Now, I said this object of the three buildings and the paths and the gardens is also one of the things that's transmitted. We want to establish this place as a location for realized practice. And I call it now more a Sangha center than a monastic center. Because most of you are not monks, for sure. But your adepts, so many of you are adept in practice, it's true. So we're a Sangha center which will be by some of us, by all of us, transmitted for others over the coming years and who knows how long, a place where they know there's realized practice.

[34:02]

A realisational practice. I know, when Yonetz first came into the other building there, I wanted to show him the building. We were thinking of whether we could get it or not towards this center. And as he walked in the door, he took one look and he said, buy it, buy it. And when he stepped through the door... When he stepped through the door, he looked around once and said at first glance, buy this, buy this.

[35:09]

I didn't have it.

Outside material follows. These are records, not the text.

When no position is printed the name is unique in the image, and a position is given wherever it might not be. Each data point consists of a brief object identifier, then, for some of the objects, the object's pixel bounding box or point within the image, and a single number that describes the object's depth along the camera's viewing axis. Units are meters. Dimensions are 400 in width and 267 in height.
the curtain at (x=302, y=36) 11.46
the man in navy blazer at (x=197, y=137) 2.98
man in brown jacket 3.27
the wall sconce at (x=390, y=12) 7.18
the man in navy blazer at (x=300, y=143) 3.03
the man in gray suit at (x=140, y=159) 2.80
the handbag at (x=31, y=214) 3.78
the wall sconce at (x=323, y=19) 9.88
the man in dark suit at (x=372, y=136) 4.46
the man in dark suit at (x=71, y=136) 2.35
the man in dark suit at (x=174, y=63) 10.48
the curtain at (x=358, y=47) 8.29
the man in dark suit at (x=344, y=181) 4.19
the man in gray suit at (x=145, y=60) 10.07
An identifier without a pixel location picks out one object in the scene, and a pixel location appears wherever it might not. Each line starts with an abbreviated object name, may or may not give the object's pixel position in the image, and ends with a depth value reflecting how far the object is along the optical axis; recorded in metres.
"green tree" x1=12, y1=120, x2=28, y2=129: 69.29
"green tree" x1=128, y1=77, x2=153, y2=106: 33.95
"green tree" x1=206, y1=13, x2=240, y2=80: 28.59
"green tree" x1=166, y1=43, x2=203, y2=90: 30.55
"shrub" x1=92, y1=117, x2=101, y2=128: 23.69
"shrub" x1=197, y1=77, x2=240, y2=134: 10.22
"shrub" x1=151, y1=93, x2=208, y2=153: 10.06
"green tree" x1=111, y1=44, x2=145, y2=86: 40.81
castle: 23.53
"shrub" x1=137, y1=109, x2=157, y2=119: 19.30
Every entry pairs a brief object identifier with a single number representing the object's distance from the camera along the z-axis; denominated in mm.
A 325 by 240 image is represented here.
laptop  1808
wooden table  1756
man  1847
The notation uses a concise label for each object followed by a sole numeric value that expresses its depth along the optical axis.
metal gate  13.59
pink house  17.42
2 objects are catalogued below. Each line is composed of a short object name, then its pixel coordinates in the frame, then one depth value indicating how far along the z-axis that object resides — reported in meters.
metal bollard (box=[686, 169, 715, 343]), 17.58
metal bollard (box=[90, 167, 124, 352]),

It was the most positive remark I had. Okay, okay. What did you say? Yeah, and so now we want to articulate this transactional immediacy as a place for Sangha practice. Now, if I say this, there's lots of questions. If it's a place for Sangha practice, Should we have ordinations and monks?

[36:23]

In what way are we a religion or are we a phenomenological practice center? What am I doing sitting here in these This costume. Yeah, I like it actually. It's kind of, you know, it's okay. But what are we doing? And should we have Tangario three days of sitting or more or whatever for practice period and even for anybody who comes to live here? How should we define what a Sangha practice center is? And define it so it can be transmitted to future generations. The concept of Maitreya Buddha is quite interesting.

[37:44]

The assumption that there will be a Buddha of the future means, yeah, let's take that into consideration. Diese Annahme, dass es da einen Buddha in der Zukunft geben wird, das bedeutet, ja, lasst uns das mit in Betracht ziehen. Wie sorgen wir dafür, dass das wahrscheinlich wird? Da brauchen wir die Hilfe voneinander. Vielen Dank.